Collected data
****************

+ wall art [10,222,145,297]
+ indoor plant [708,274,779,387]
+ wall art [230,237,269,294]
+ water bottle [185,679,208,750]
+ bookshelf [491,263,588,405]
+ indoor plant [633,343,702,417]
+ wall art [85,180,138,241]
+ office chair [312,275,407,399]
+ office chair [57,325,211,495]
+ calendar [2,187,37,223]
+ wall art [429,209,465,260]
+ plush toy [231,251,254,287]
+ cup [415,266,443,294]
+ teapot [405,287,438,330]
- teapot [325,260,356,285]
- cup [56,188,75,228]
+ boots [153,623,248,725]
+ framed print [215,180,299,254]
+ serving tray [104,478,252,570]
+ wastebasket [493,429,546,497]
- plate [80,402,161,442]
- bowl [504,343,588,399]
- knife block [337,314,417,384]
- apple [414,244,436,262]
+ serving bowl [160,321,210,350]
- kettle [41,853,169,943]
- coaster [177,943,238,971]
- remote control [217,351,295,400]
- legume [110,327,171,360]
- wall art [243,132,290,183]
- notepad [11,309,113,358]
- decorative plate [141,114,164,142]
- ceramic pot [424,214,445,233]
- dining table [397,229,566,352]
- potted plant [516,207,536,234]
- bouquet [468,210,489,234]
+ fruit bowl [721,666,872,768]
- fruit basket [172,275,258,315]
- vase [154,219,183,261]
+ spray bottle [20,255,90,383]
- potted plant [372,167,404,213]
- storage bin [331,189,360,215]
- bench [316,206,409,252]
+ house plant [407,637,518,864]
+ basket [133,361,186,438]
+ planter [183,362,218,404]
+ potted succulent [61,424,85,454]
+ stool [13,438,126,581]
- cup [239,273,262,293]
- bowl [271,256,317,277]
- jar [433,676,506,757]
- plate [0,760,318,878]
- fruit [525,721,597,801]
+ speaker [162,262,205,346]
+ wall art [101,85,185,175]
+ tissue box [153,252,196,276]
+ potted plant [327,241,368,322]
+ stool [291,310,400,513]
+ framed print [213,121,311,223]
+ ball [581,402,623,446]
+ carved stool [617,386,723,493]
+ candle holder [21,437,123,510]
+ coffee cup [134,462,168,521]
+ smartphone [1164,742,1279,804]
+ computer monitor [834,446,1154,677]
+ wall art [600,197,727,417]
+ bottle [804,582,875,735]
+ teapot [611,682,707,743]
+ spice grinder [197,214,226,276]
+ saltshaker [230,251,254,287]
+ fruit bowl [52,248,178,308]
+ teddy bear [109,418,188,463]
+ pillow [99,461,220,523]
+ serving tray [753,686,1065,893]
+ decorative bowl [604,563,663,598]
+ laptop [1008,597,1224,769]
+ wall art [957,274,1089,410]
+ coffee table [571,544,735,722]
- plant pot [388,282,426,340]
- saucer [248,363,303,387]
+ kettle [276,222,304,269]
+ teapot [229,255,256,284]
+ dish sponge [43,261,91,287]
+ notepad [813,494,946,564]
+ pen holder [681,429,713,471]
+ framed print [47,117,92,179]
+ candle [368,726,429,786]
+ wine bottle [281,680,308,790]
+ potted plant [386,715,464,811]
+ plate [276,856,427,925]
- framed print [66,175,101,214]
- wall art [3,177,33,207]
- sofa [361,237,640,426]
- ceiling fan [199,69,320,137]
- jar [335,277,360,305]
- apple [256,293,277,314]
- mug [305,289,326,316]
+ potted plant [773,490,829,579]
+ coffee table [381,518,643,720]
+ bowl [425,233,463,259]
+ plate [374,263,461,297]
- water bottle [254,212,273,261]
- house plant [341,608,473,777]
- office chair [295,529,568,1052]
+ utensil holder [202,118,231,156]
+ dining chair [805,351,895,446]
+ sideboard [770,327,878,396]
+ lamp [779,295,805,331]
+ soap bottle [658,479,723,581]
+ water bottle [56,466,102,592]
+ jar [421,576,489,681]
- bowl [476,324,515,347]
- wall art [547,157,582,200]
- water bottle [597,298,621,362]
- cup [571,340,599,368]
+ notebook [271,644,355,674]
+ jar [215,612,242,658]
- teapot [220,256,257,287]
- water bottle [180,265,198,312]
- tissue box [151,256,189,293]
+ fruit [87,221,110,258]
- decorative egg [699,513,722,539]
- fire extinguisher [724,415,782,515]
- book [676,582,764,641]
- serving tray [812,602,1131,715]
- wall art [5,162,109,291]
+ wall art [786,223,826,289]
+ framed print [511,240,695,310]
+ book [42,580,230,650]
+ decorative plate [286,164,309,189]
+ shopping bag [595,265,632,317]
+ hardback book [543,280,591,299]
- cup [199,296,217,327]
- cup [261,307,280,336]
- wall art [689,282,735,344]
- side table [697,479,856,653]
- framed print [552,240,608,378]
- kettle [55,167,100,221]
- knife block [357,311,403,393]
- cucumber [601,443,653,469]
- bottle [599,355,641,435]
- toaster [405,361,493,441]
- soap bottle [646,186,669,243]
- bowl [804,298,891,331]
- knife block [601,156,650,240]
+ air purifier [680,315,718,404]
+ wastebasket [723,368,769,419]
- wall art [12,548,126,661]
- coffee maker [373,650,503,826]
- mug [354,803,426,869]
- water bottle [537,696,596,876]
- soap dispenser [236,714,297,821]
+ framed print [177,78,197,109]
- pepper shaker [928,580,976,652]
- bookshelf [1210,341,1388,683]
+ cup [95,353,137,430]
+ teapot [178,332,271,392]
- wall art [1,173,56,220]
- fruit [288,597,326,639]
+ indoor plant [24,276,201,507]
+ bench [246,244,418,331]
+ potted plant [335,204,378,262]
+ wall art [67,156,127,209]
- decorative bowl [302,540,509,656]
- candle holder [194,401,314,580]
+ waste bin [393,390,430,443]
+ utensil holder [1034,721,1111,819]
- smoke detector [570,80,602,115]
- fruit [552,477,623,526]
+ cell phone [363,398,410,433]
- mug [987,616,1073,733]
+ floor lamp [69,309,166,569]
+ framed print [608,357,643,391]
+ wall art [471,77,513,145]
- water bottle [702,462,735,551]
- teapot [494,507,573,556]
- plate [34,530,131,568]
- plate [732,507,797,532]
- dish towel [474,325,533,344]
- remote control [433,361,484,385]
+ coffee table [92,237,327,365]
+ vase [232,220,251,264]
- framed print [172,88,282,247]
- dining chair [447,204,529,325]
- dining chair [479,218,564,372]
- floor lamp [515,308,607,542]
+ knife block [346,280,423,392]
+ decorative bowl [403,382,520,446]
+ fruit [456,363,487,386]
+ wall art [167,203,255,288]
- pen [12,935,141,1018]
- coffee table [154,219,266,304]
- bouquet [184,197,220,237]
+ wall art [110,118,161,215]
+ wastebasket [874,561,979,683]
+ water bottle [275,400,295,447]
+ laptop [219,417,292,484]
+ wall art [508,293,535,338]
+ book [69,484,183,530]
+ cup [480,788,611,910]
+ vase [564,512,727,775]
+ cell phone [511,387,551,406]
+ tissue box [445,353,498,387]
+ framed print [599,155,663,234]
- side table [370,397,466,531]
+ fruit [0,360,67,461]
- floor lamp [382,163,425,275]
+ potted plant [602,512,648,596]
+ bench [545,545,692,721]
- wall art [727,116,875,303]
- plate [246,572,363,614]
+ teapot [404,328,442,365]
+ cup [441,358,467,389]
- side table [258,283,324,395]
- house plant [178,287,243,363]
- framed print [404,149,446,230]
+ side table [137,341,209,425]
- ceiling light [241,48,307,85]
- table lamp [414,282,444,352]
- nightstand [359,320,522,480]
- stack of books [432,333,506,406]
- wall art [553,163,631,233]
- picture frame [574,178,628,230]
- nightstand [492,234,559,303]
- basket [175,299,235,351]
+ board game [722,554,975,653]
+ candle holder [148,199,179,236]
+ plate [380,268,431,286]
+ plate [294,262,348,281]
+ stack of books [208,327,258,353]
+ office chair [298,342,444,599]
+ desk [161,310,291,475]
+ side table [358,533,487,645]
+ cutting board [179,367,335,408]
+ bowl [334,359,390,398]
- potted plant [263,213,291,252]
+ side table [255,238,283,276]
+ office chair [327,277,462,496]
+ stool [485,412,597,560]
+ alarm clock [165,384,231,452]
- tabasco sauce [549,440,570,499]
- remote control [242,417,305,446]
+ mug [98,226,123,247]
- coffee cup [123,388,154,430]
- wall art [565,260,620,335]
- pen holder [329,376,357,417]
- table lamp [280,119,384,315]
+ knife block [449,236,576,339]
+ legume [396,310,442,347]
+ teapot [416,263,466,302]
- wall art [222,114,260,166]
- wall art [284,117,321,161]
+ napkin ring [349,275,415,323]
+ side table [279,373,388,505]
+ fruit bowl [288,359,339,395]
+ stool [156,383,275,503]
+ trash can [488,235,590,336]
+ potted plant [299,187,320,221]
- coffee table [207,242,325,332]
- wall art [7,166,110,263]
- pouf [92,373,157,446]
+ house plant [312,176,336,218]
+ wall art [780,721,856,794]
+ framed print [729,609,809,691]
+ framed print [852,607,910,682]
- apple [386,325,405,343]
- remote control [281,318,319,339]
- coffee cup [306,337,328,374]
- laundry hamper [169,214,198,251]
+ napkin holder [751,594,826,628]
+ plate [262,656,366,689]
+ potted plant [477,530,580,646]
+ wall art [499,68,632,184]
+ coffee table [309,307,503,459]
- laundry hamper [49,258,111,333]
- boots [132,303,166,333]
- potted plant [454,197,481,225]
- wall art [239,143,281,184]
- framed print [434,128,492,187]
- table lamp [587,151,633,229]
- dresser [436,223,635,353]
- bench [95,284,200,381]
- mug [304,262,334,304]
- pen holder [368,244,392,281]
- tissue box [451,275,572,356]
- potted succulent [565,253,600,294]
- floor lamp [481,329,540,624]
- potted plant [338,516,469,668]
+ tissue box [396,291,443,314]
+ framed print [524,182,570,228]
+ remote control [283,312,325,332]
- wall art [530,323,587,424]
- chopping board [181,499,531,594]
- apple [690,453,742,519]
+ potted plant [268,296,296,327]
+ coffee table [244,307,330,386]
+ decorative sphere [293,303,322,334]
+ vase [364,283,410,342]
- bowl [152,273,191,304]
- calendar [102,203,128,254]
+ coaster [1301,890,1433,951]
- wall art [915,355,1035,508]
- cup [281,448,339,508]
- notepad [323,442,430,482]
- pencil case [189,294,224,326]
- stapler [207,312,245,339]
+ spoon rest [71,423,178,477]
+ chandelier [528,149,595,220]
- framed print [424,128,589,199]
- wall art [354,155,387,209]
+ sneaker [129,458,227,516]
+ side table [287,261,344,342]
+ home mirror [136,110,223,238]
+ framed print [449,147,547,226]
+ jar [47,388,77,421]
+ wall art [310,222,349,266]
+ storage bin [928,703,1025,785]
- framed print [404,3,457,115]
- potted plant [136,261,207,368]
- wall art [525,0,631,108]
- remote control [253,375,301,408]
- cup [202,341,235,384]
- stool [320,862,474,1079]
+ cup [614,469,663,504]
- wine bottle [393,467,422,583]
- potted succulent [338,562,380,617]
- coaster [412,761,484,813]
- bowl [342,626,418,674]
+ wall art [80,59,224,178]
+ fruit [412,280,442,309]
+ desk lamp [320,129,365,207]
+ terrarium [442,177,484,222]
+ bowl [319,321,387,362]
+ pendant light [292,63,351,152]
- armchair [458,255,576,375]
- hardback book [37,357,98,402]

****************

• [WHAT TO WORK ON]
In the records above, how many lines include "succulent"? Give that number and nothing more.

• [RESPONSE TO THE TASK]
3